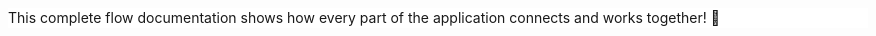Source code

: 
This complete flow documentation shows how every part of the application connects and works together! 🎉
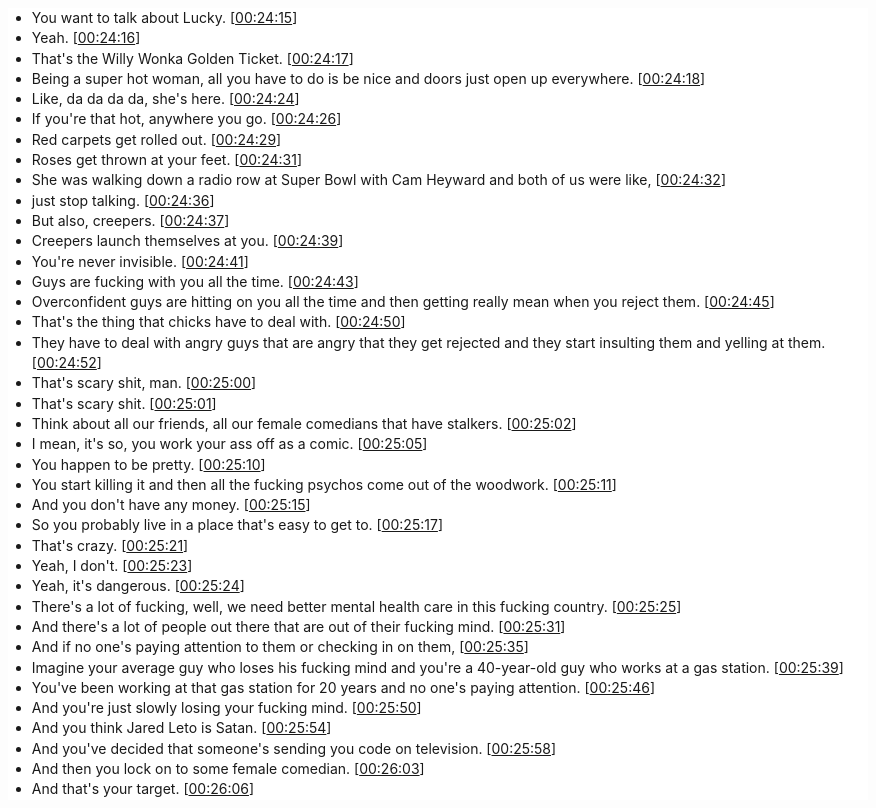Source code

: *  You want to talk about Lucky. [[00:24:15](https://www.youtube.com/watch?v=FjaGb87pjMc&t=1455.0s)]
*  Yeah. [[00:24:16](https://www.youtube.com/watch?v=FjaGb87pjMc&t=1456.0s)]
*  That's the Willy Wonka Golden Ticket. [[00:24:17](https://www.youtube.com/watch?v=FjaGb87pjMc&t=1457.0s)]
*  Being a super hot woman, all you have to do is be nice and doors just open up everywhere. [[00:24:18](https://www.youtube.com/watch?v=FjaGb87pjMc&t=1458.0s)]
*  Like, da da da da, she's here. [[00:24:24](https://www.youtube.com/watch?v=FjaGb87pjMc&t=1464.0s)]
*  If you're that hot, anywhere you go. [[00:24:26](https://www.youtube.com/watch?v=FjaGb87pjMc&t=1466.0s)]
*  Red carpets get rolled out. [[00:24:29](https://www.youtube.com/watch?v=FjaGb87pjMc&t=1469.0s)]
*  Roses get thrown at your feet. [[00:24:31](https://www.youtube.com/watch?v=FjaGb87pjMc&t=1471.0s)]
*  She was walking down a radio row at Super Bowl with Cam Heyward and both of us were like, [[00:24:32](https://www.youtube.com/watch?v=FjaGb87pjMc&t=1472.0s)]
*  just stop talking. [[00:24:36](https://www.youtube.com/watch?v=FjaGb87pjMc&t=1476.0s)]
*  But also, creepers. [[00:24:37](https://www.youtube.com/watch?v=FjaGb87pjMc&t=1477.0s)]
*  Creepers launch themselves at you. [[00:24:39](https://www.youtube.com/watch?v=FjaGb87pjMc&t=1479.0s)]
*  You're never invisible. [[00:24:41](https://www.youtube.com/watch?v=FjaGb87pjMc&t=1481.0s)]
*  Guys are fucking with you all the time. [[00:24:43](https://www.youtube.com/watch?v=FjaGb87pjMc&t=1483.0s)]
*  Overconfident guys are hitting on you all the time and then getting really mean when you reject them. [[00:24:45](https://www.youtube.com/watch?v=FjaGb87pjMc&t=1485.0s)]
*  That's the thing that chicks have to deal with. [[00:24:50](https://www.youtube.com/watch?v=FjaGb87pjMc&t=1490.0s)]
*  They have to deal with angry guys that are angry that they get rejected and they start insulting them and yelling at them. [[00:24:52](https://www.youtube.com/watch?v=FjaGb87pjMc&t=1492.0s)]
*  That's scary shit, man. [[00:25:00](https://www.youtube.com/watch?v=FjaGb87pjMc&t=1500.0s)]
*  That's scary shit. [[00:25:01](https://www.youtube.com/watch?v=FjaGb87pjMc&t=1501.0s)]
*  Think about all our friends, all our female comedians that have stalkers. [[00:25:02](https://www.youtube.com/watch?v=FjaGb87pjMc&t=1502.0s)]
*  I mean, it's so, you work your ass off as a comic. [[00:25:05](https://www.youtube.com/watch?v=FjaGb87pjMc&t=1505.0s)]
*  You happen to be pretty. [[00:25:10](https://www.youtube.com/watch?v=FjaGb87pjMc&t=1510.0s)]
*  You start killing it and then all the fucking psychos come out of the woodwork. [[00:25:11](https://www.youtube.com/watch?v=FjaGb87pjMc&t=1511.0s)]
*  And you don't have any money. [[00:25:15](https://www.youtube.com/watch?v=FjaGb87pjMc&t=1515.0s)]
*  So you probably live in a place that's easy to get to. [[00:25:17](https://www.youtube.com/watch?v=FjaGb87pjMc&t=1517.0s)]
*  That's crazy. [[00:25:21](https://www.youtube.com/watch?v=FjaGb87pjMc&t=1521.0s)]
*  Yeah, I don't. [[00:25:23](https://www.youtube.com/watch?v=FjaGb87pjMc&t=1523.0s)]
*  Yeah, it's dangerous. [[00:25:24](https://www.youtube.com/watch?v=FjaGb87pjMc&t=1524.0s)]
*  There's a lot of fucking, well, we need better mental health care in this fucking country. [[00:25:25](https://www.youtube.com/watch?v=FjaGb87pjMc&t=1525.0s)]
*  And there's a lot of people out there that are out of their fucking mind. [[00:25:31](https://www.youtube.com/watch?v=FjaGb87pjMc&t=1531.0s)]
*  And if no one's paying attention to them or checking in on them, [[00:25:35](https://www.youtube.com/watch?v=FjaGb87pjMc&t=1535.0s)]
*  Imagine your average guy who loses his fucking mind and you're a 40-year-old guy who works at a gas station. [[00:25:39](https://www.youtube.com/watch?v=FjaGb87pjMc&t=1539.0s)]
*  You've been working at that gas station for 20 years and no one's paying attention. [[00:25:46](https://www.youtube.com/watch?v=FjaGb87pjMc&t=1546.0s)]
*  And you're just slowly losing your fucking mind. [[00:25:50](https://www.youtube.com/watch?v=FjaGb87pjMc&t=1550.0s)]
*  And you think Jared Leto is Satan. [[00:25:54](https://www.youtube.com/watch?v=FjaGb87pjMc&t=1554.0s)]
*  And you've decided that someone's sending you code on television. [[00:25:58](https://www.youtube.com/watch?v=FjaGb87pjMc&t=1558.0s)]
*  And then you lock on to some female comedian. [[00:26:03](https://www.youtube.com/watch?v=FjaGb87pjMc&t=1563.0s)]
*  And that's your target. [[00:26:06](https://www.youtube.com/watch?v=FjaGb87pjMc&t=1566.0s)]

════════

**Task objective:** Set every record down verbatim. No pictures belong in the copy.

**Answer area:**
Source code

: 
This complete flow documentation shows how every part of the application connects and works together! 🎉
Source code

: *  You want to talk about Lucky. [[00:24:15](https://www.youtube.com/watch?v=FjaGb87pjMc&t=1455.0s)]
*  Yeah. [[00:24:16](https://www.youtube.com/watch?v=FjaGb87pjMc&t=1456.0s)]
*  That's the Willy Wonka Golden Ticket. [[00:24:17](https://www.youtube.com/watch?v=FjaGb87pjMc&t=1457.0s)]
*  Being a super hot woman, all you have to do is be nice and doors just open up everywhere. [[00:24:18](https://www.youtube.com/watch?v=FjaGb87pjMc&t=1458.0s)]
*  Like, da da da da, she's here. [[00:24:24](https://www.youtube.com/watch?v=FjaGb87pjMc&t=1464.0s)]
*  If you're that hot, anywhere you go. [[00:24:26](https://www.youtube.com/watch?v=FjaGb87pjMc&t=1466.0s)]
*  Red carpets get rolled out. [[00:24:29](https://www.youtube.com/watch?v=FjaGb87pjMc&t=1469.0s)]
*  Roses get thrown at your feet. [[00:24:31](https://www.youtube.com/watch?v=FjaGb87pjMc&t=1471.0s)]
*  She was walking down a radio row at Super Bowl with Cam Heyward and both of us were like, [[00:24:32](https://www.youtube.com/watch?v=FjaGb87pjMc&t=1472.0s)]
*  just stop talking. [[00:24:36](https://www.youtube.com/watch?v=FjaGb87pjMc&t=1476.0s)]
*  But also, creepers. [[00:24:37](https://www.youtube.com/watch?v=FjaGb87pjMc&t=1477.0s)]
*  Creepers launch themselves at you. [[00:24:39](https://www.youtube.com/watch?v=FjaGb87pjMc&t=1479.0s)]
*  You're never invisible. [[00:24:41](https://www.youtube.com/watch?v=FjaGb87pjMc&t=1481.0s)]
*  Guys are fucking with you all the time. [[00:24:43](https://www.youtube.com/watch?v=FjaGb87pjMc&t=1483.0s)]
*  Overconfident guys are hitting on you all the time and then getting really mean when you reject them. [[00:24:45](https://www.youtube.com/watch?v=FjaGb87pjMc&t=1485.0s)]
*  That's the thing that chicks have to deal with. [[00:24:50](https://www.youtube.com/watch?v=FjaGb87pjMc&t=1490.0s)]
*  They have to deal with angry guys that are angry that they get rejected and they start insulting them and yelling at them. [[00:24:52](https://www.youtube.com/watch?v=FjaGb87pjMc&t=1492.0s)]
*  That's scary shit, man. [[00:25:00](https://www.youtube.com/watch?v=FjaGb87pjMc&t=1500.0s)]
*  That's scary shit. [[00:25:01](https://www.youtube.com/watch?v=FjaGb87pjMc&t=1501.0s)]
*  Think about all our friends, all our female comedians that have stalkers. [[00:25:02](https://www.youtube.com/watch?v=FjaGb87pjMc&t=1502.0s)]
*  I mean, it's so, you work your ass off as a comic. [[00:25:05](https://www.youtube.com/watch?v=FjaGb87pjMc&t=1505.0s)]
*  You happen to be pretty. [[00:25:10](https://www.youtube.com/watch?v=FjaGb87pjMc&t=1510.0s)]
*  You start killing it and then all the fucking psychos come out of the woodwork. [[00:25:11](https://www.youtube.com/watch?v=FjaGb87pjMc&t=1511.0s)]
*  And you don't have any money. [[00:25:15](https://www.youtube.com/watch?v=FjaGb87pjMc&t=1515.0s)]
*  So you probably live in a place that's easy to get to. [[00:25:17](https://www.youtube.com/watch?v=FjaGb87pjMc&t=1517.0s)]
*  That's crazy. [[00:25:21](https://www.youtube.com/watch?v=FjaGb87pjMc&t=1521.0s)]
*  Yeah, I don't. [[00:25:23](https://www.youtube.com/watch?v=FjaGb87pjMc&t=1523.0s)]
*  Yeah, it's dangerous. [[00:25:24](https://www.youtube.com/watch?v=FjaGb87pjMc&t=1524.0s)]
*  There's a lot of fucking, well, we need better mental health care in this fucking country. [[00:25:25](https://www.youtube.com/watch?v=FjaGb87pjMc&t=1525.0s)]
*  And there's a lot of people out there that are out of their fucking mind. [[00:25:31](https://www.youtube.com/watch?v=FjaGb87pjMc&t=1531.0s)]
*  And if no one's paying attention to them or checking in on them, [[00:25:35](https://www.youtube.com/watch?v=FjaGb87pjMc&t=1535.0s)]
*  Imagine your average guy who loses his fucking mind and you're a 40-year-old guy who works at a gas station. [[00:25:39](https://www.youtube.com/watch?v=FjaGb87pjMc&t=1539.0s)]
*  You've been working at that gas station for 20 years and no one's paying attention. [[00:25:46](https://www.youtube.com/watch?v=FjaGb87pjMc&t=1546.0s)]
*  And you're just slowly losing your fucking mind. [[00:25:50](https://www.youtube.com/watch?v=FjaGb87pjMc&t=1550.0s)]
*  And you think Jared Leto is Satan. [[00:25:54](https://www.youtube.com/watch?v=FjaGb87pjMc&t=1554.0s)]
*  And you've decided that someone's sending you code on television. [[00:25:58](https://www.youtube.com/watch?v=FjaGb87pjMc&t=1558.0s)]
*  And then you lock on to some female comedian. [[00:26:03](https://www.youtube.com/watch?v=FjaGb87pjMc&t=1563.0s)]
*  And that's your target. [[00:26:06](https://www.youtube.com/watch?v=FjaGb87pjMc&t=1566.0s)]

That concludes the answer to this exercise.